On Bill Maher’s Club Random podcast, Kenny Chesney admits that with age, he’s become a lot less like the beach‑ball‑tossing stadium act from decades and more like a veteran pro breaking down how he keeps the wheels on. The Grammy Award-winning songwriter admits that his hillbilly rock‑star phase had finally reached its expiration date—and his body that first began circling it.
“I remember waking up one day, I was 40‑something, and I went, ‘OK, you acting the way you’re acting out here is not why you wanted to do this,’ that’s when I kind of started to change a little bit,” he says.
The shift in how he approached showtime became a survival tactic for the 58-year-old artist. “When you’re older, you have to be [clear about what you put into your body], so I can do that, continue to do it.”
The appearance on the popular Bill Maher podcast coincides with his second residency at Las Vegas’ Sphere, which kicked off on June 20 with a special appearance by Eric Church. Chesney’s vowed to lean into the venue’s immersive power—and its physical demands. Hitting the stage with “Here And Now” before ripping straight into his hits “Livin’ In Fast Forward,” “Young,” “Beer In Mexico,” “Keg In The Closet,” and “’Til It’s Gone,” he turned the four‑tiered, 366‑foot‑tall room into a full‑body experience for nearly 17,000 diehards.
“Sphere lets you really consider the tempos, lets you take liberties and risks, and it creates an intimacy that lets you really pull people to you,” he said after the show. That intimacy came with carefully programmed peaks: a slow‑burning, black‑and‑white “Come Over,” the vortex of “Noise,” and a neon‑mermaid aquarium for “All The Pretty Girls,” plus the joy‑of‑living sweep of new single “Carry On.”

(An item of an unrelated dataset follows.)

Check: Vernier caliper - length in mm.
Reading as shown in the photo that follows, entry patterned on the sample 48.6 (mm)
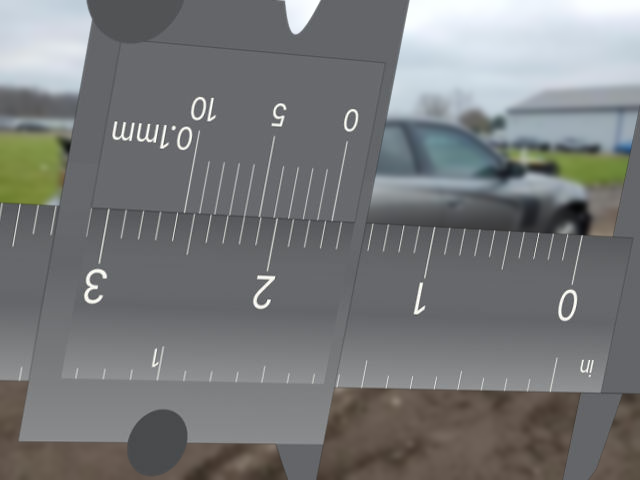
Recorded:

On Club Random, Chesney admits he quit drinking onstage after recognizing the “fun” was undercutting performance. “I used to drink on stage, but I don’t do that… I always thought it gave me some sort of something, or I was having more fun, but then I realized that was just… that was it.”
He recalls an incident in which he was using weed gummies to sleep—and screwing up the dosage. “I do like a weed gummy every now and then,” he says. “Then I had to learn dosing because I didn’t know, all of a sudden I lost my motor skills.”
He admits that the old helped feed his creativity, until it became too much of a mental trap. “It’s really bad when you think you’re in a groove, but you’re really in a rut.”
Now, the groove is cleaner. He sleeps better on the bus, guards what goes into his body, and builds shows that feel like endurance events for both artist and audience.
“I can be their hero for two hours. This is what they wanted me to do, and I did it—I didn’t f**k it up.”